---- Extrait du document
« Souvent, pour s’amuser, les hommes
d’équipage Prennent des albatros, vastes
oiseaux des mers, Qui suivent, indolents
compagnons de voyage, Le navire glissant
sur les gouffres amers.
A peine les ont-ils déposés sur les
planches, Que ces rois de l’azur, maladroits
et honteux, Laissent piteusement leurs
grandes ailes blanches Comme des avirons
traîner à côté d’eux »1.
L’oeuvre de François Potier est protéiforme. Ces divers éléments peuvent s’articuler de multiples façons. Le merveilleux y côtoie l’ordinaire, le pictural et le photographique se coagulent dans les vidéos de l’artiste. La narration opère, se confronte à la contemplation, au voyeurisme, les scénarii se tissent et se disloquent au gré des désirs et des libertés. Les films se dispersent, se croisent, forment parfois des diptyques, triptyques ou des polyptyques. C’est comme cela que s’organise «le grand départ». Tantôt il s’agit d’une seule projection, celle d’un film d’une grande plasticité, sinon, il s’agit d’un diptyque, dans lequel deux vidéo-projections forment un pendant, visionnées, chacune dans des espaces différents, ces vidéos peuvent enfin « s’additionner » avec d’autres dans une grande épopée cinématographique.
1.Charles Baudelaire, « L’albatros »,
Les Fleurs du Mal, oeuvres
complètes, Paris, Gallimard,
Bibliothèque de la Pléiade, p. 9.
Le film central de cette pièce présente une succession d’importants zooms effectués sur la façade d’un immense bâtiment transatlantique à quai dans le port de Cherbourg. Le spectateur se trouve ainsi confronté à la dualité de cet objet : Des images d’une grande élégance qui se développent sur une trame d’une blancheur virginale ou plus brune suivant les étages considérés, traduisant la nature picturale du point de vue et une histoire complexe qui s’articule dans le montage subtil des différentes scénettes. Les références cinématographiques et picturales sont multiples. Dans un pertinent essai, Jeff Wall traite des rapports entre peinture monochrome et photojournalisme, ici, François Potier pose les éléments d’une réflexion profonde entre picturalité, fiction et image en mouvement.
Dans d’autres oeuvres déjà, comme « la mobylette d’appartement », il avait évoquéces questions, mais, ici, la monochromie ou les gestes colorés qui sont fixés sur des supports suggérant des pellicules, cristallisent ces interrogations, propulsant ainsi le pictural en puissance scénaristique. La beauté des plans et l’étrangeté narrative transcende le film. L’univers rappelle celui de David Lynch, tandis qu’un suspens hitchcockien tient le spectateur en haleine. Ce dernier, pris au piège, comprend alors que c’est lui le voyeur et que les bribes auxquelles il est en train d’assister ont plus à voir avec sa propre histoire qu’à celles de ces voyageurs en attente du départ vers l’ailleurs.
« Ce voyageur ailé, comme il est gauche et veule !
--------
---- Données de départ
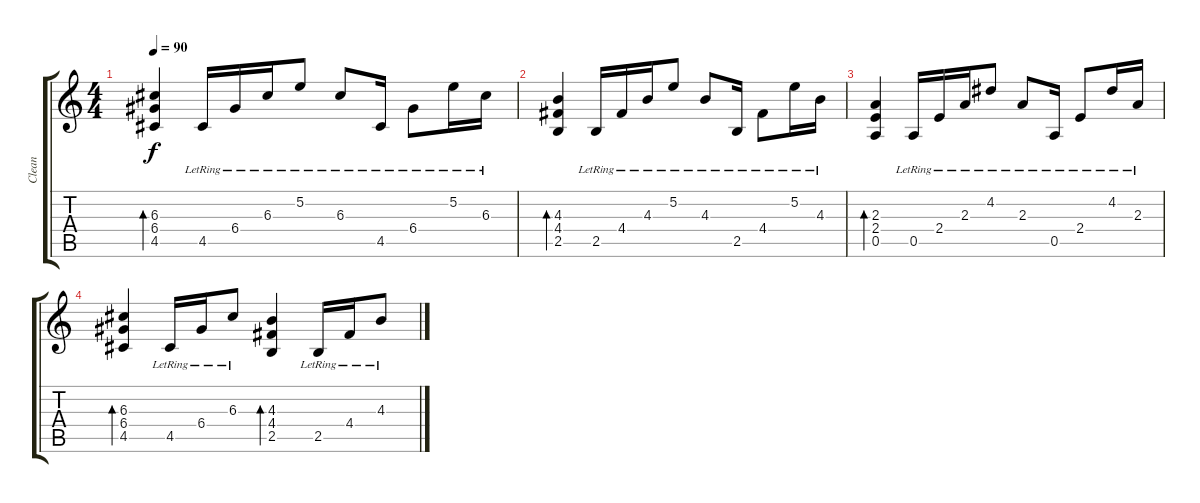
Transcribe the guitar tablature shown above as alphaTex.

\track ("Clean" "Clean") {solo instrument acousticguitarsteel}
\staff {score tabs}
\tuning (E4 B3 G3 D3 A2 D2) {hide}
\ts (4 4)
\tempo 90
\clef g2
\ks c
(6.3 6.4 4.5).4{bd 120 dy f} 4.5{lr}.16 6.4{lr}.16 6.3{lr}.16 5.2{lr}.8 6.3{lr}.8 4.5{lr}.16 6.4{lr}.8 5.2{lr}.16 6.3{lr}.16 |
(4.3 4.4 2.5).4{bd 120} 2.5{lr}.16 4.4{lr}.16 4.3{lr}.16 5.2{lr}.8 4.3{lr}.8 2.5{lr}.16 4.4{lr}.8 5.2{lr}.16 4.3{lr}.16 |
(2.3 2.4 0.5).4{bd 120} 0.5{lr}.16 2.4{lr}.16 2.3{lr}.16 4.2{lr}.8 2.3{lr}.8 0.5{lr}.16 2.4{lr}.8 4.2{lr}.16 2.3{lr}.16 |
(6.3 6.4 4.5).4{bd 120} 4.5{lr}.16 6.4{lr}.16 6.3{lr}.8 (4.3 4.4 2.5).4{bd 120} 2.5{lr}.16 4.4{lr}.16 4.3{lr}.8
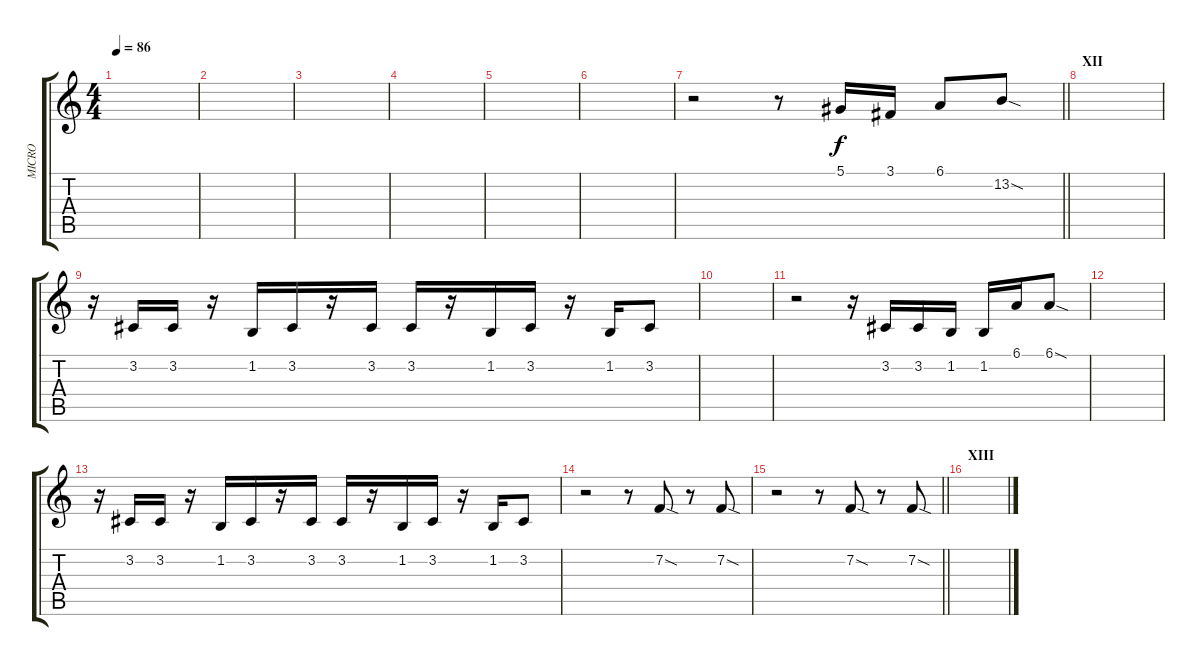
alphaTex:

\track ("MICRO" "MICRO") {instrument harmonica}
\staff {score tabs}
\tuning (Eb4 Bb3 Gb3 Db3 Ab2 Eb2) {hide}
\ts (4 4)
\tempo 86
\clef g2
\ks c
|
|
|
|
|
|
\barLineRight lightlight
r.2 r.8 5.1.16 3.1.16 6.1.8 13.2{sod}.8 |
\section ("" "XII")
|
r.16 3.2.16 3.2.16 r.16 1.2.16 3.2.16 r.16 3.2.16 3.2.16 r.16 1.2.16 3.2.16 r.16 1.2.16 3.2.8 |
|
r.2 r.16 3.2.16 3.2.16 1.2.16 1.2.16 6.1.16 6.1{sod}.8 |
|
r.16 3.2.16 3.2.16 r.16 1.2.16 3.2.16 r.16 3.2.16 3.2.16 r.16 1.2.16 3.2.16 r.16 1.2.16 3.2.8 |
r.2 r.8 7.2{sod}.8 r.8 7.2{sod}.8 |
\barLineRight lightlight
r.2 r.8 7.2{sod}.8 r.8 7.2{sod}.8 |
\section ("" "XIII")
--------
## Vos tâches
a) Reprenez sous forme de liste le paragraphe de l'extrait qui commence par « L’oeuvre de François Potier est protéiforme », en gardant ses faits principaux.
b) Relevez chaque ligne des enregistrements qui contient la chaîne « hide », en tenant compte des majuscules et des minuscules.
L'extrait et les enregistrements sont deux ensembles indépendants, sans lien entre eux.

## Réponses détaillées
a)
- L'œuvre de François Potier prend de nombreuses formes, et ses éléments peuvent se combiner de multiples façons.
- Dans ses vidéos, le merveilleux côtoie l'ordinaire, et le pictural se mêle au photographique.
- La narration se confronte à la contemplation et au voyeurisme. Les scénarios se construisent et se défont au gré des désirs et des libertés.
- Les films se dispersent et se croisent. Ils forment parfois des diptyques, des triptyques ou des polyptyques.
- « Le grand départ » est organisé de cette façon :
  - soit une seule projection, celle d'un film d'une grande plasticité ;
  - soit un diptyque de deux vidéo-projections qui se répondent, chacune visionnée dans un espace différent ;
  - enfin, ces vidéos peuvent s'ajouter à d'autres dans une grande épopée cinématographique.

b)
\tuning (E4 B3 G3 D3 A2 D2) {hide}
\tuning (Eb4 Bb3 Gb3 Db3 Ab2 Eb2) {hide}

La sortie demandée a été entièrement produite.